Il s’en alla, laissant Eugène seul avec le vieillard, et dans l’appréhension d’une crise qui ne tarda pas à se déclarer.
—Ah! c’est vous, mon cher enfant, dit le père Goriot en reconnaissant Eugène.
—Allez-vous mieux? demanda l’étudiant en lui prenant la main.

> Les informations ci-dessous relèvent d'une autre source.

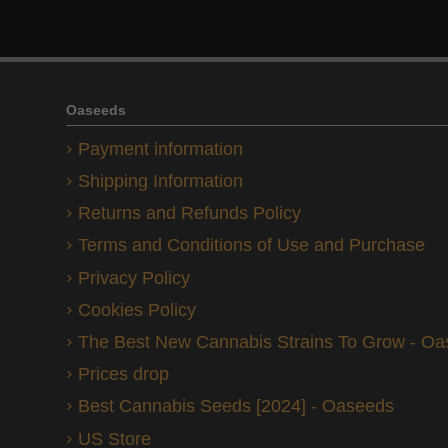
Oaseeds
Payment information
Shipping Information
Returns and Refunds Policy
Terms and Conditions of Use and Purchase
Privacy Policy
Cookies Policy
The Best New Cannabis Strains To Grow - O
Prices drop
Best Cannabis Seeds [2024] - Oaseeds
US Store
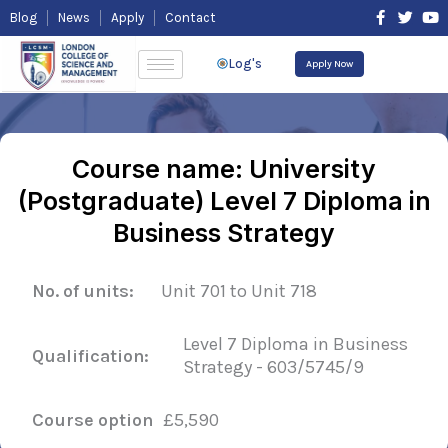
Skip
F
T
Y
Blog
News
Apply
Contact
to
a
w
o
content
c
i
u
e
t
t
Log's
Apply Now
b
t
u
o
e
b
o
r
e
k
-
f
Course name: University
(Postgraduate) Level 7 Diploma in
Business Strategy
No. of units:
Unit 701 to Unit 718
Level 7 Diploma in Business
Qualification:
Strategy - 603/5745/9
Course option
£5,590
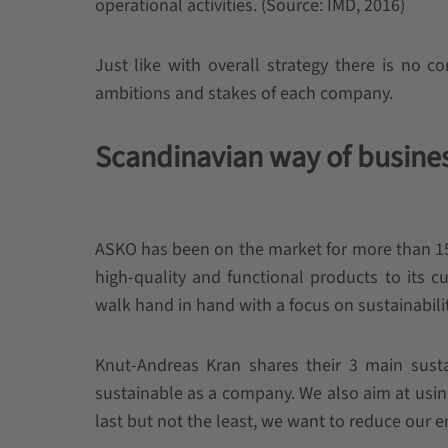
operational activities. (Source: IMD, 2016)
Just like with overall strategy there is no c
ambitions and stakes of each company.
Scandinavian way of busines
ASKO has been on the market for more than 15
high-quality and functional products to its 
walk hand in hand with a focus on sustainabili
Knut-Andreas Kran shares their 3 main sustai
sustainable as a company. We also aim at usin
last but not the least, we want to reduce our 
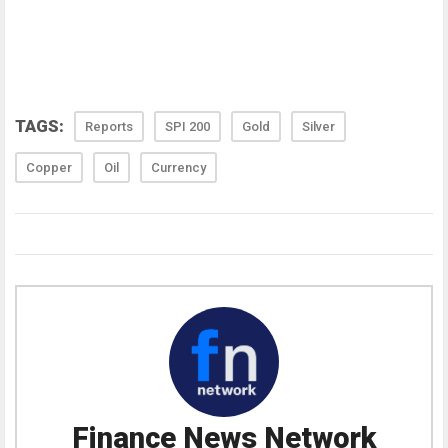
TAGS:
Reports
SPI 200
Gold
Silver
Copper
Oil
Currency
Finance News Network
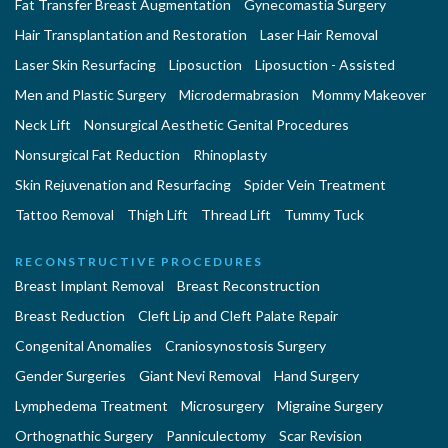
Fat Transfer Breast Augmentation
Gynecomastia Surgery
Hair Transplantation and Restoration
Laser Hair Removal
Laser Skin Resurfacing
Liposuction
Liposuction - Assisted
Men and Plastic Surgery
Microdermabrasion
Mommy Makeover
Neck Lift
Nonsurgical Aesthetic Genital Procedures
Nonsurgical Fat Reduction
Rhinoplasty
Skin Rejuvenation and Resurfacing
Spider Vein Treatment
Tattoo Removal
Thigh Lift
Thread Lift
Tummy Tuck
RECONSTRUCTIVE PROCEDURES
Breast Implant Removal
Breast Reconstruction
Breast Reduction
Cleft Lip and Cleft Palate Repair
Congenital Anomalies
Craniosynostosis Surgery
Gender Surgeries
Giant Nevi Removal
Hand Surgery
Lymphedema Treatment
Microsurgery
Migraine Surgery
Orthognathic Surgery
Panniculectomy
Scar Revision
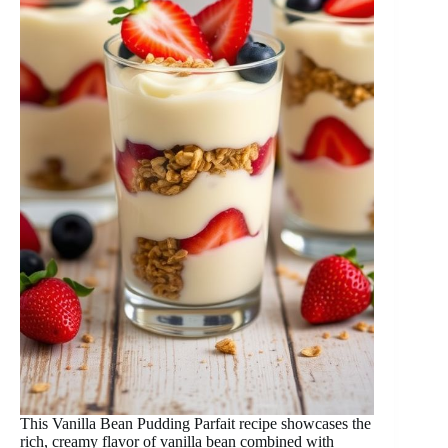
This Vanilla Bean Pudding Parfait recipe showcases the
rich, creamy flavor of vanilla bean combined with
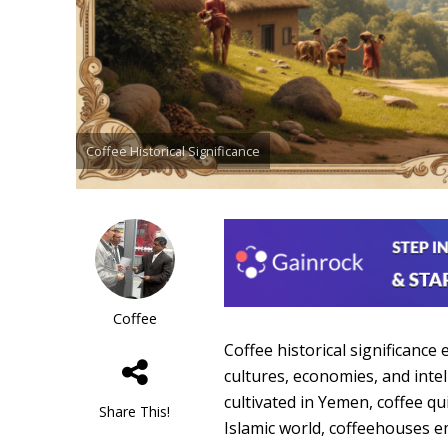
Coffee Historical Significance
Coffee
Coffee historical significance
cultures, economies, and inte
cultivated in Yemen, coffee qu
Share This!
Islamic world, coffeehouses e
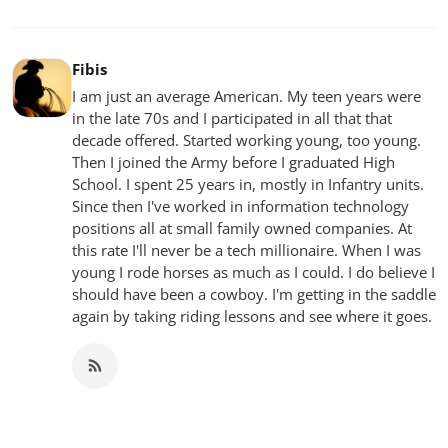
Fibis
I am just an average American. My teen years were
in the late 70s and I participated in all that that
decade offered. Started working young, too young.
Then I joined the Army before I graduated High
School. I spent 25 years in, mostly in Infantry units.
Since then I've worked in information technology
positions all at small family owned companies. At
this rate I'll never be a tech millionaire. When I was
young I rode horses as much as I could. I do believe I
should have been a cowboy. I'm getting in the saddle
again by taking riding lessons and see where it goes.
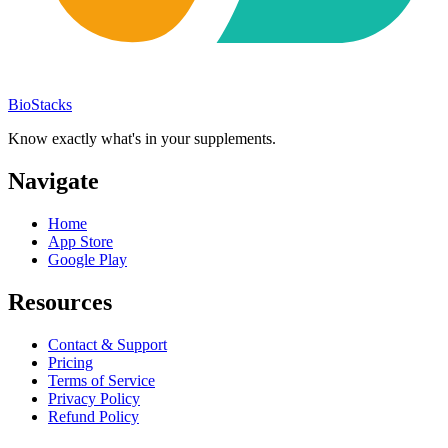
BioStacks
Know exactly what's in your supplements.
Navigate
Home
App Store
Google Play
Resources
Contact & Support
Pricing
Terms of Service
Privacy Policy
Refund Policy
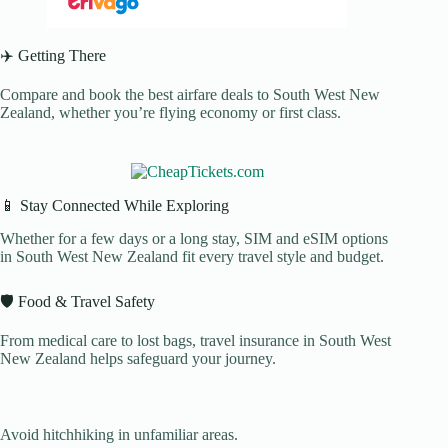
✈️ Getting There
Compare and book the best airfare deals to South West New
Zealand, whether you’re flying economy or first class.
📱 Stay Connected While Exploring
Whether for a few days or a long stay, SIM and eSIM options
in South West New Zealand fit every travel style and budget.
🛡️ Food & Travel Safety
From medical care to lost bags, travel insurance in South West
New Zealand helps safeguard your journey.
Avoid hitchhiking in unfamiliar areas.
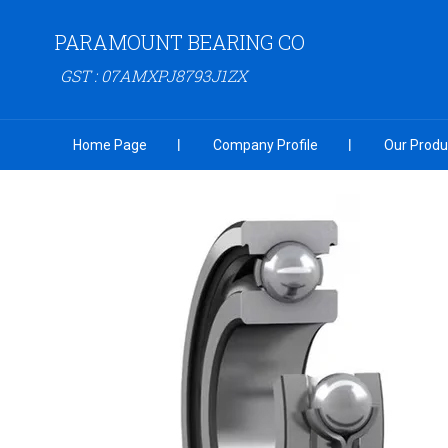
PARAMOUNT BEARING CO
GST : 07AMXPJ8793J1ZX
Home Page
Company Profile
Our Produ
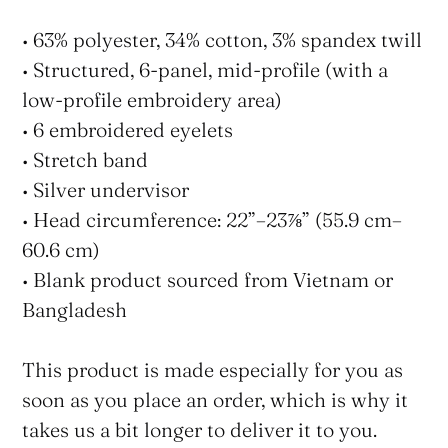
• 63% polyester, 34% cotton, 3% spandex twill
• Structured, 6-panel, mid-profile (with a
low-profile embroidery area)
• 6 embroidered eyelets
• Stretch band
• Silver undervisor
• Head circumference: 22”–23⅞” (55.9 cm–
60.6 cm)
• Blank product sourced from Vietnam or
Bangladesh
This product is made especially for you as
soon as you place an order, which is why it
takes us a bit longer to deliver it to you.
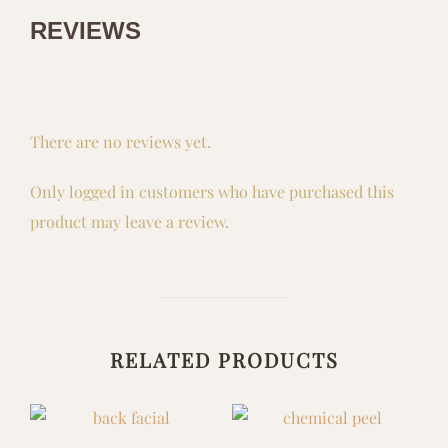
REVIEWS
There are no reviews yet.
Only logged in customers who have purchased this
product may leave a review.
RELATED PRODUCTS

—Oui, j’avais la tête serrée comme dans un étau, mais elle se dégage. Avez-vous vu mes filles? Elles vont venir bientôt, elles accourront aussitôt qu’elles me sauront malade, elles m’ont tant soigné rue de la Jussienne! Mon Dieu! je voudrais que ma chambre fût propre pour les recevoir. Il y a un jeune homme qui m’a brûlé toutes mes mottes.
—J’entends Christophe, lui dit Eugène, il vous monte du bois que ce jeune homme vous envoie.
—Bon! mais comment payer le bois? je n’ai pas un sou, mon enfant. J’ai tout donné, tout. Je suis à la charité. La robe lamée était-elle belle au moins? (Ah! je souffre!) Merci, Christophe. Dieu vous récompensera, mon garçon; moi, je n’ai plus rien.
—Je te payerai bien, toi et Sylvie, dit Eugène à l’oreille du garçon.